The purified asparaginase from local isolate of P. aeruginosa.was immobilized
by gel entrapment using polyacrylamide,agar,sodium alginate,ionic binding on
ionexchanger using DEAE-cellulose and immobilized in gelatin by cross-linking
with glutaraldehyde.
The later method was the most efficient method for immobilization since the
immobilized enzyme retained about 53.5% of original activity of free enzyme.
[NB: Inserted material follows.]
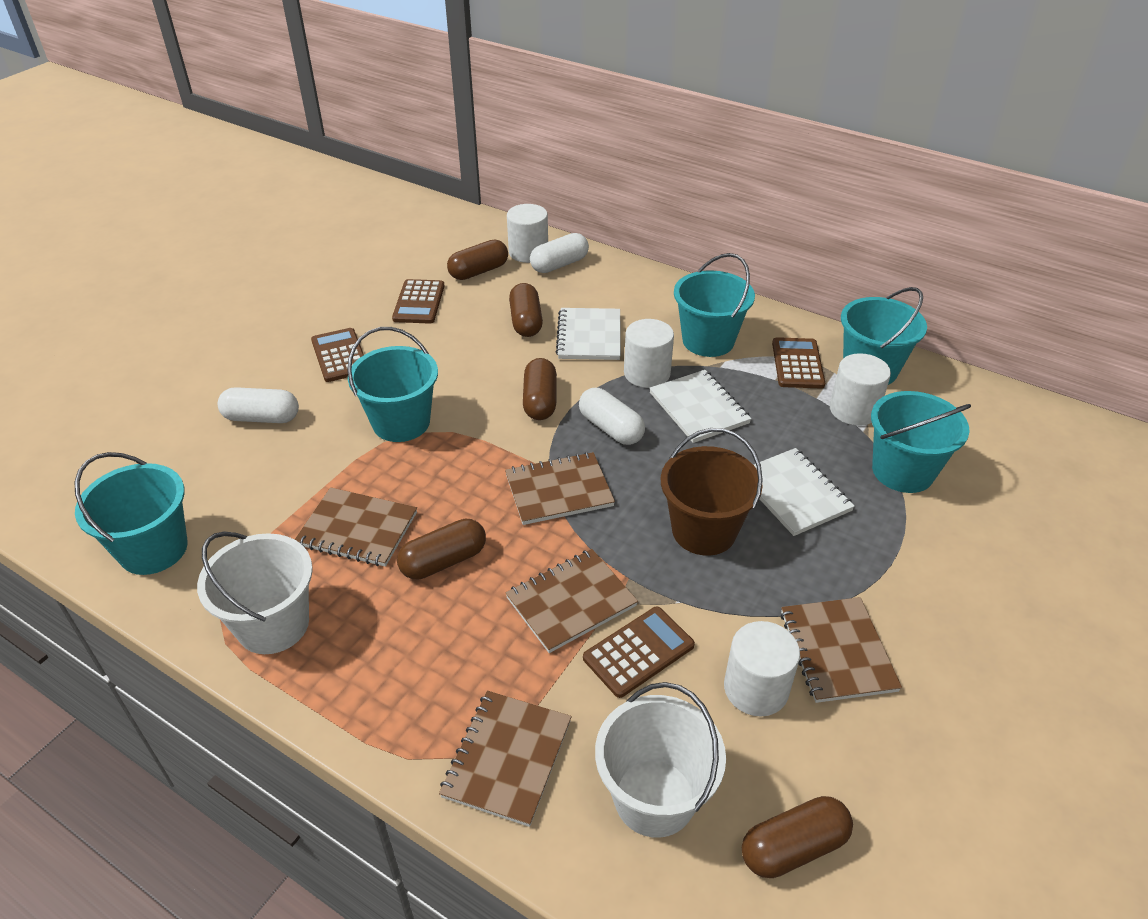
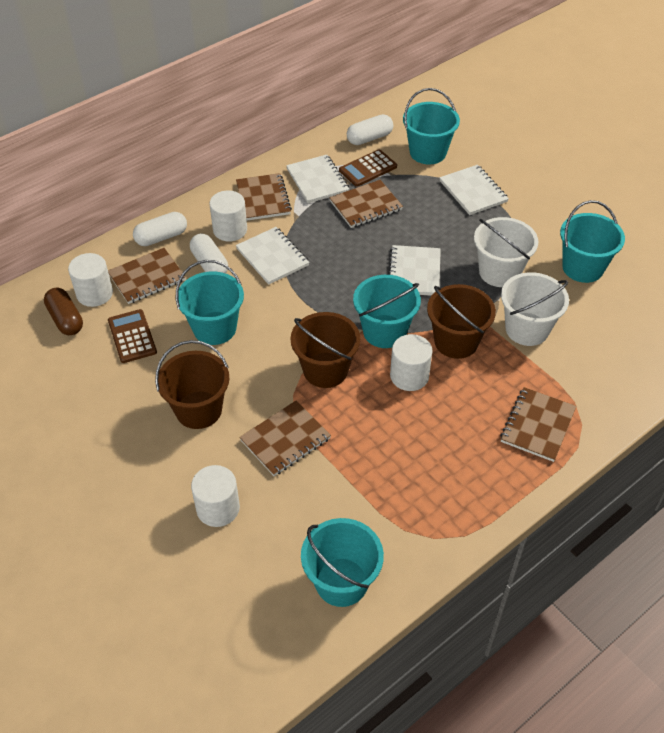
brown bucket: [661,428,763,556] = 1 -> [155,340,229,429] [291,312,360,388] [427,284,496,359] = 3
brown calculator: [311,328,364,382] [392,279,444,324] [583,607,695,698] [772,337,825,388] = 4 -> [108,309,157,363] [339,149,397,187] = 2
brown capsule: [397,519,486,579] [447,240,508,280] [509,283,543,337] [523,358,557,420] [742,796,853,878] = 5 -> [44,288,83,335] = 1
white notebook: [556,308,621,360] [649,370,752,443] [754,448,855,536] = 3 -> [236,227,309,285] [286,155,349,203] [389,245,441,296] [440,165,509,215] = 4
The
optimal pH for immobilized enzyme activity was 7.5 and the enzyme was most
stable at pH 6-8.5, while the values of optimal pH for activity and Stability of free
enzyme were 8.5 and (7.5-8) respectively. The immobilized enzyme retained its
original activity when incubated at 25-45C° for 30 min., while the free enzyme
retained its original activity after 30 min. at 25-37C°. The obtained values of
Michaelis constant (Km) and Vmax for immobilized enzyme were 0.46×10-4 M and
12.2 μM/min.,respectively ,and the Km and Vmax for free enzyme were 0.25×10-4
M and 16.7 μM/min,respectively. The immobilized enzyme was highly specific
towards L-asparagine and L-glutamine. The free and immobilized enzyme retained
about 90.2% and 51% of its original activity after 3 weeks of storage at 4 C°.